At an advisory committee meeting on October 8, Axelrad explained the city’s unease when permitting residential care facilities.

“It makes staff, to be brutally honest, extremely nervous, so what you get is erring on the side of being conservative and not laying open the city to any viable Fair Housing Act claims,” she said.

The advisory committee, which comprises Denver City Council members, professionals working in various group-living industries and neighborhood representatives, is working to clarify the zoning code’s treatment of such facilities, specifically the section on residential-care facilities that aims to “prevent the ‘institutionalization’ of residential neighborhoods by concentrating Residential Care uses so as to allow all residents, including the special populations, to reap the benefits of residential surroundings.”

Neighborhood representatives on the committee want the city to define “institutionalization,” but the zoning administrator’s office has not yet opted to do so. If it does, the definition will have to comply with federal and state mandates that dictate how to treat protected classes.

“It’s not a term that has any meaning in zoning,” says Brian Connolly, a local lawyer specializing in land-use and Fair Housing Act issues and author of a book on group homes. “What institutionalization refers to has a meaning that comes from social and medical science. It references a time when people with disabilities and people with health issues were put in state-run institutions.”

Hancock says he has taken some of the neighbors’ concerns into consideration. Some were concerned about the house only catering to men, so he made the house for women only.

But even gestures such as this aren’t enough for neighbors, who are leaving it to the Board of Adjustment to decide the fate of Emerson House.

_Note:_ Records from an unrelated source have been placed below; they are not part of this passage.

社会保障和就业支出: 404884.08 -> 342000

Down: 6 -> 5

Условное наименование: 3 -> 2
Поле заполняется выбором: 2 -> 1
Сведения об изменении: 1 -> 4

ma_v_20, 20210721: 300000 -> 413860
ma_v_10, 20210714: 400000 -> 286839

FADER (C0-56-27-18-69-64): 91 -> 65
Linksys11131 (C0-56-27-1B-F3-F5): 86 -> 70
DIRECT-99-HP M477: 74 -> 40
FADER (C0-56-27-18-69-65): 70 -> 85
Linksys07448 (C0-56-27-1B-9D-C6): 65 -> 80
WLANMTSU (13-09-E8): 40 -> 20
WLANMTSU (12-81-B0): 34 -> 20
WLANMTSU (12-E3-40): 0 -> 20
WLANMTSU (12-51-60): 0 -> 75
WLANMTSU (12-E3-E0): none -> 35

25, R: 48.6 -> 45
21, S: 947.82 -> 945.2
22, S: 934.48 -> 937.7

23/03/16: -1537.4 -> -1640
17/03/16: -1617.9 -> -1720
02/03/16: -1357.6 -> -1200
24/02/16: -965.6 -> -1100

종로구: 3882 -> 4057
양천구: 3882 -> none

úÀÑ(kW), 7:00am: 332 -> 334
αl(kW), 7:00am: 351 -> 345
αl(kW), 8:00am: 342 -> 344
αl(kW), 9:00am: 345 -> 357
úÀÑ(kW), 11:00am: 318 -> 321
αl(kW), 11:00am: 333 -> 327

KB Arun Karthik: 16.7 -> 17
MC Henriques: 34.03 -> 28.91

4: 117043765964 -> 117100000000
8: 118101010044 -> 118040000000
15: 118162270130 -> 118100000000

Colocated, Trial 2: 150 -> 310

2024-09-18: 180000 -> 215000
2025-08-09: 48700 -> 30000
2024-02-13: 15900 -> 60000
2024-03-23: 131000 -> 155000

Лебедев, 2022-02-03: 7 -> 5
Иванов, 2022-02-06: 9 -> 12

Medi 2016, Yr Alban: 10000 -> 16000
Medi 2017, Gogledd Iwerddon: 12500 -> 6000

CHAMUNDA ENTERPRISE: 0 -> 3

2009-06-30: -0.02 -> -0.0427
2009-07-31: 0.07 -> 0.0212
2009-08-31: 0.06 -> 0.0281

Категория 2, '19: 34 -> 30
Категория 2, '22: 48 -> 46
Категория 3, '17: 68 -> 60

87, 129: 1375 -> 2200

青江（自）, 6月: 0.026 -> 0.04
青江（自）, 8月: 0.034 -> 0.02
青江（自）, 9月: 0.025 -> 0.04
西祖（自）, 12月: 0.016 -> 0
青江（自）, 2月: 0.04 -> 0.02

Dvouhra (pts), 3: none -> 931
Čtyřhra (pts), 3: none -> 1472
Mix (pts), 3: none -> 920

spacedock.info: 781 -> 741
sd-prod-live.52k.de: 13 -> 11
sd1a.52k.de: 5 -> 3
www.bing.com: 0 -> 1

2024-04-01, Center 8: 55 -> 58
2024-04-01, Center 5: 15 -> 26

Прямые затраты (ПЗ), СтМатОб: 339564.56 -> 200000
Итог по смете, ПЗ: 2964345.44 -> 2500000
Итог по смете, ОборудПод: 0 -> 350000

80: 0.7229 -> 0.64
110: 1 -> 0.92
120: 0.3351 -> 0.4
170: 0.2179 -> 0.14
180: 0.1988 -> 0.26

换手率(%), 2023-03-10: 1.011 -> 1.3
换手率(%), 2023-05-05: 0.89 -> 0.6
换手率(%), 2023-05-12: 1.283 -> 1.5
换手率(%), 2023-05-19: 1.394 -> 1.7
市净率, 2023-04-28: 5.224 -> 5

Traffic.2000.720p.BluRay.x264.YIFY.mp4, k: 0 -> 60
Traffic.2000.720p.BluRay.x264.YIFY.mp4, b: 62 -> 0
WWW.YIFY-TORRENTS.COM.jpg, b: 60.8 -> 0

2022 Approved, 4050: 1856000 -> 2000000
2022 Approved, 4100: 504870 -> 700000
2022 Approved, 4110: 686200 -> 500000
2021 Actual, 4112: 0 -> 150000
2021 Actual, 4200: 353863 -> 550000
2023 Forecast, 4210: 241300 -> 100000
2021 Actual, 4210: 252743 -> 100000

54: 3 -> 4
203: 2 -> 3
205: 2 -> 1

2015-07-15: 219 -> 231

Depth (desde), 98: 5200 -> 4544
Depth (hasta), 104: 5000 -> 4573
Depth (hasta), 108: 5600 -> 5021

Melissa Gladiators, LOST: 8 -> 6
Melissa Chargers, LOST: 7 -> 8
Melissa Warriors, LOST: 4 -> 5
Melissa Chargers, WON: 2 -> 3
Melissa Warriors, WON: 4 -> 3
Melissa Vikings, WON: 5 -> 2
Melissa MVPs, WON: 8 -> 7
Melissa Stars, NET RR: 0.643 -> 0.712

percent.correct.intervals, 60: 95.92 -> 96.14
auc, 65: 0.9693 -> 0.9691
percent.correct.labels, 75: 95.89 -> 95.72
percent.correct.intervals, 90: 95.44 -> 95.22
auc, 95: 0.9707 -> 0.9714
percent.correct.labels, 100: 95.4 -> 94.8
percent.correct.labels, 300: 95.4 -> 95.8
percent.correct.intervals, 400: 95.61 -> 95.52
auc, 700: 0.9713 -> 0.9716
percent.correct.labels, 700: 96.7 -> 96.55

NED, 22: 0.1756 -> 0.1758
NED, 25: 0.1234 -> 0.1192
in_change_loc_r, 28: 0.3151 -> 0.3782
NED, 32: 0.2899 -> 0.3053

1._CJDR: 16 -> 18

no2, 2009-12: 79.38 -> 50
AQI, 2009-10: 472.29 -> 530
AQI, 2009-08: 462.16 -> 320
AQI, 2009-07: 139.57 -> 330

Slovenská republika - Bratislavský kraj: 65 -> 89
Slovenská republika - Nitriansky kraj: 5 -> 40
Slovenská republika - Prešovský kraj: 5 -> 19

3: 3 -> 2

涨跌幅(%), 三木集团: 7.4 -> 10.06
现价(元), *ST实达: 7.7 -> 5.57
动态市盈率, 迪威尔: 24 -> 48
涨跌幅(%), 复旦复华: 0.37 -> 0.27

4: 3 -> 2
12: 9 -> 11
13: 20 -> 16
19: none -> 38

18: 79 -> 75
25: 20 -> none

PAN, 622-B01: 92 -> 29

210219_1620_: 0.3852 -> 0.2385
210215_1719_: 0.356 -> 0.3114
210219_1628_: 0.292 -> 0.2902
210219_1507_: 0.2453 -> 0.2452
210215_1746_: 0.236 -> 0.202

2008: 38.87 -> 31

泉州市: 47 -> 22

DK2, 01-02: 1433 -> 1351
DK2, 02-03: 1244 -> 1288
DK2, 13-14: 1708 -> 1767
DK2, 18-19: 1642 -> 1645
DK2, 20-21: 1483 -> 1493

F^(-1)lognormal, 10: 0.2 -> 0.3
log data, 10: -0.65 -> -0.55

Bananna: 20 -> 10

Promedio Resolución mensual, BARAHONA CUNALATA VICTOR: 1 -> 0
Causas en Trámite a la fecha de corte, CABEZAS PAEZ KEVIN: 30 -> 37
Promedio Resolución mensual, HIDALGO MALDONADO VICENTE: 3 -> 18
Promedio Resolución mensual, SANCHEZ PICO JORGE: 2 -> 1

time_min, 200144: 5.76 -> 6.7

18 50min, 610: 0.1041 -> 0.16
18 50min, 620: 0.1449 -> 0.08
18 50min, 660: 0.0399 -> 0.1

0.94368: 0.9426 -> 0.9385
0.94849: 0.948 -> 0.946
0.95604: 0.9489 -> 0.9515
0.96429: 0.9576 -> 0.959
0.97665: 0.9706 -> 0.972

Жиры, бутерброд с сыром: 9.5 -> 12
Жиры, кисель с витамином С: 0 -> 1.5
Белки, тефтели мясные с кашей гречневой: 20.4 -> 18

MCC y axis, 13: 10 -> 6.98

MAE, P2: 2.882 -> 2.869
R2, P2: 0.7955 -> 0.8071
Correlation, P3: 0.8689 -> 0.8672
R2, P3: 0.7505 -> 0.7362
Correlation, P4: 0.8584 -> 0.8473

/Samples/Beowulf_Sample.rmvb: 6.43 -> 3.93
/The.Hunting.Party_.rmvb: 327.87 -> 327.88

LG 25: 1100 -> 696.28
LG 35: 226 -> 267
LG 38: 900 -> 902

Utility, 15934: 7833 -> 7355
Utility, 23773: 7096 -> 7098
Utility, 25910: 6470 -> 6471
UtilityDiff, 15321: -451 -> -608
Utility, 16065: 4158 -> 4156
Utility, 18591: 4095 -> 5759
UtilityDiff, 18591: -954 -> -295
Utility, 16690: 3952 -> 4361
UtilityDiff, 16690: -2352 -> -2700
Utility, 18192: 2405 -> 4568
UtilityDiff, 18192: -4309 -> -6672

“We don’t necessarily expect to win; it’s an uphill battle,” Wiseman says. “But we feel compelled to make a statement to the city and anybody else who will listen that this needs to be dealt with.”

Meanwhile, the group-living advisory committee will continue working to develop recommendations for the Denver zoning code update, a process they hope to complete by fall 2019.

And the state legislature is working on its own regulations for sober-living facilities as part of its fight against the opioid epidemic. The Opioid and Other Substance Use Disorders Study Committee has drafted a bill, set to be introduced in January, that will require sober-living home operators to be licensed by the Colorado Department of Public Health and Environment.

In the meantime, tenants like Kate M. are just happy they can recover in a pleasant neighborhood in the heart of Denver.

“I’m just grateful that this is available and that I don’t have to go to a place that I’m not comfortable living in,” Kate says.

This story has been updated with new information about Hancock's permitting.